Factors driving energy use and costs
Rainfall and Flow
Seattle’s annual average 38 inches of rainfall significantly influences the volume flowing into West Point Treatment Plant’s combined wastewater and stormwater system. Treating this rainwater, in addition to wastewater, increases energy consumption. Across our collection system, the infiltration and inflow of stormwater and groundwater into sewer lines through cracks, holes, joint failures, and direct connections can also account for upwards to 60 to 70 percent of the flow.
Annual average outdoor temperature ranges between 40 and 66 degrees and even colder temperatures off Elliott Bay can impact our shoreline facilities considerably. Anaerobic digester feed systems need to maintain a temperature of about 98 degrees to sustain microbial metabolic functioning.
As more people move to our region, WTD must add capacity to the system. With careful planning, treatment plants are able to treat increased volumes of wastewater from residential and business sources. Accommodating increased capacity also means accommodating community expectations that wastewater treatment services are safe, reliable, thorough, and do not negatively impact property values.
Control of odors has become a primary design consideration for most collection and treatment facilities. As development encroaches on WTD facilities and as new facilities are built, controlling nuisance odors is an important step toward mitigating WTD’s presence in a community.

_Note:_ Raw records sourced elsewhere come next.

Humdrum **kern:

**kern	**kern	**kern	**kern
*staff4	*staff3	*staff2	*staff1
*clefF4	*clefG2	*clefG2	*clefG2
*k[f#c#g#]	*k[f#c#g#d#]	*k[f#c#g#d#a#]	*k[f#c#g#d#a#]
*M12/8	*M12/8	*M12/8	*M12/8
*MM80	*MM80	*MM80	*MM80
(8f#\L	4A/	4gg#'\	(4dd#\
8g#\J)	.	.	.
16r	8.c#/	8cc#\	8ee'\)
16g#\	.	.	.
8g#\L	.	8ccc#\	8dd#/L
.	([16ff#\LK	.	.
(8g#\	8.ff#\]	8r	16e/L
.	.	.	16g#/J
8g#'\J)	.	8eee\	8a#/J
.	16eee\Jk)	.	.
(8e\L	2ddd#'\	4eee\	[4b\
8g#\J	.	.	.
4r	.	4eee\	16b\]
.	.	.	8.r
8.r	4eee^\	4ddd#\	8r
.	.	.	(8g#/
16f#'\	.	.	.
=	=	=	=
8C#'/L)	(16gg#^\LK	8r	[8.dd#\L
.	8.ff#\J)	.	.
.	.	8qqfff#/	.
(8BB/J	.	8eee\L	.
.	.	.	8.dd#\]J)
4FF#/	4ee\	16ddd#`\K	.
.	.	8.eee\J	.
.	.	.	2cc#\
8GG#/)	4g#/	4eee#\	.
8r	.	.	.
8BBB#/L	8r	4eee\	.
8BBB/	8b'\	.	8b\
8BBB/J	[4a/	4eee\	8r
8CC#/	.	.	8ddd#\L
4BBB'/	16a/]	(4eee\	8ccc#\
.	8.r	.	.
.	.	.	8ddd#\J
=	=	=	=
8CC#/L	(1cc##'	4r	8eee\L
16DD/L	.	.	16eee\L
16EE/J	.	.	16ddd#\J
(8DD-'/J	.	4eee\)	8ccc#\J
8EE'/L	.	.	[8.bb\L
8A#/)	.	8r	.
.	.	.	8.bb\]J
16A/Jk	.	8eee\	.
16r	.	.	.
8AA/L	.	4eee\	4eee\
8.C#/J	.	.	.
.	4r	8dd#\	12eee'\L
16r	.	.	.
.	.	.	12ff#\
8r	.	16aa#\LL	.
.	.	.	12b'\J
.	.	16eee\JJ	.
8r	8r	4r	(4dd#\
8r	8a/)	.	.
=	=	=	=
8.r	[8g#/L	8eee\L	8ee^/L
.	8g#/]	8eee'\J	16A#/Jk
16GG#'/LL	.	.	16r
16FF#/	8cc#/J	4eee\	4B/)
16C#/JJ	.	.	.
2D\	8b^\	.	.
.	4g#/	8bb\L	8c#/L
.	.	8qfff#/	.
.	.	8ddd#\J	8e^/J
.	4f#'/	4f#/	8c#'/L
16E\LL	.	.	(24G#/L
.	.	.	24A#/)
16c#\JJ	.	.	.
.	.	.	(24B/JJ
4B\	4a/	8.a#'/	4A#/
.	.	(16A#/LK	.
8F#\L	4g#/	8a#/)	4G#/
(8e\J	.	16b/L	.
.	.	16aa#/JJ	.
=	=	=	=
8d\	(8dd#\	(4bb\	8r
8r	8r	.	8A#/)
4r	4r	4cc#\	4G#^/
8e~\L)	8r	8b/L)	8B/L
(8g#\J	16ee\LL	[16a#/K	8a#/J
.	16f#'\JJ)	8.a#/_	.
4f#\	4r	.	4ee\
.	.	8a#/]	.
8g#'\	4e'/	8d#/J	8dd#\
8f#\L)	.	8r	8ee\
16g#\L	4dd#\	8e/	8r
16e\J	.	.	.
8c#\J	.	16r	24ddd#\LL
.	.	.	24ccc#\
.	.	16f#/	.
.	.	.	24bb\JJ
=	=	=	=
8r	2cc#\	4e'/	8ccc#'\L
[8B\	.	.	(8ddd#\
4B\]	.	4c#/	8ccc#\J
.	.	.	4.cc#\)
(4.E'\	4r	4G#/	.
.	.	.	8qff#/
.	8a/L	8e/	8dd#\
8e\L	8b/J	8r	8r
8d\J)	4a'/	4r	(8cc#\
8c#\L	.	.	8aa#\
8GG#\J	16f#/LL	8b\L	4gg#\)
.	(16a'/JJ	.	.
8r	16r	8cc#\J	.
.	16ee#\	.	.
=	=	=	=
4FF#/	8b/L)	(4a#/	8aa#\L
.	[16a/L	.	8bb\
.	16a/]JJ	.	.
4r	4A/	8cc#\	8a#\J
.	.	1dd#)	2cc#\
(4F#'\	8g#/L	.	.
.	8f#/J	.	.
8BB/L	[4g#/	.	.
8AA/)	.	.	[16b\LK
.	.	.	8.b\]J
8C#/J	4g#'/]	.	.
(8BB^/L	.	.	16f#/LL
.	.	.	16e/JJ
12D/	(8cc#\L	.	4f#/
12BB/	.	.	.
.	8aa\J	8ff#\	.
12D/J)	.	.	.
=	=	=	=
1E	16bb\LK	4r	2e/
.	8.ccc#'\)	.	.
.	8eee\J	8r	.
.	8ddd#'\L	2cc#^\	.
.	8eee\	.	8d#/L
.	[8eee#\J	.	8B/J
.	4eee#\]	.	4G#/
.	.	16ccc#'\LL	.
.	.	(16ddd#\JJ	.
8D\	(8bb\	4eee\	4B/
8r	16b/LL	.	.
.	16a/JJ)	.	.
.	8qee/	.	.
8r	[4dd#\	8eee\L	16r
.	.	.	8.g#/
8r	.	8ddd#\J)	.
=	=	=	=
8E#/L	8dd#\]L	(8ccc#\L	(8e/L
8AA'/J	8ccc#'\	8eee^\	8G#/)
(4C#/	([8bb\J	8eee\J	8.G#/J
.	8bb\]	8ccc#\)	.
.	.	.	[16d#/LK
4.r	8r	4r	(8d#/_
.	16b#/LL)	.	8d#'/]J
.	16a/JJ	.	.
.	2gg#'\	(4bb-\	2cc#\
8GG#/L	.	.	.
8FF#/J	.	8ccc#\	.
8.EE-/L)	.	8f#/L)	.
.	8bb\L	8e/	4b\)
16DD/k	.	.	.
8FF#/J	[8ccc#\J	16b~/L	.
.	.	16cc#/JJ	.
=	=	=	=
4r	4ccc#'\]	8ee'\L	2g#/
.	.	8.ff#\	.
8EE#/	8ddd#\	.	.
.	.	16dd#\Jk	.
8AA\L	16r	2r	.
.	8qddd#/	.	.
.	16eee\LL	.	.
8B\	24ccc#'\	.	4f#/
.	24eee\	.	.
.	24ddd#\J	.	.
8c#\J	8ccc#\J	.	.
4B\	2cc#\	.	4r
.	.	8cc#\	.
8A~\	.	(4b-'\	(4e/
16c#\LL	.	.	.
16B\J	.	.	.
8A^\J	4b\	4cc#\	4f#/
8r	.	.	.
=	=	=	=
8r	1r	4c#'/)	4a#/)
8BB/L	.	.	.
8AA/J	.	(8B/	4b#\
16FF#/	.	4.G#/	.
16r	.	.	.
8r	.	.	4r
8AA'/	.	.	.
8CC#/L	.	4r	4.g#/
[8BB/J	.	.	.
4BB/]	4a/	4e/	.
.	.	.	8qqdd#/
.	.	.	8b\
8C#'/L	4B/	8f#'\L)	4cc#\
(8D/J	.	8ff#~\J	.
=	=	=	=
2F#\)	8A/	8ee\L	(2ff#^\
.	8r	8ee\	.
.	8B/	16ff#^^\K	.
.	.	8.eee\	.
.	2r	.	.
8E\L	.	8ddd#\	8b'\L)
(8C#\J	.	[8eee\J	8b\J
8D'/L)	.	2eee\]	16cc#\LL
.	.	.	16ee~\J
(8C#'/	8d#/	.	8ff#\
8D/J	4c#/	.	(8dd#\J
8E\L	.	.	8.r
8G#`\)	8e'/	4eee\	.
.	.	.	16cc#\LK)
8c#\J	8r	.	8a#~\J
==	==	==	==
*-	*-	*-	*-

Odor reduction involves forcing large volumes of fouled air through scrubbers such as carbon filters – an energy-intensive process that contributes to energy consumption regardless of the quality or quantity of water treated.
Wastewater Treatment Technologies
WTD’s goal is to meet or exceed our permit standards in all facets of operation. While the environmental benefit of treatment is undeniable, each level of treatment requires incrementally more energy. Primary and secondary treatment technologies remove a majority of the suspended solids and dissolved contaminants found in wastewater. Advanced treatment technologies further improve the quality of effluent to meet regulatory limits for recycled water that can be used for non-drinking purposes.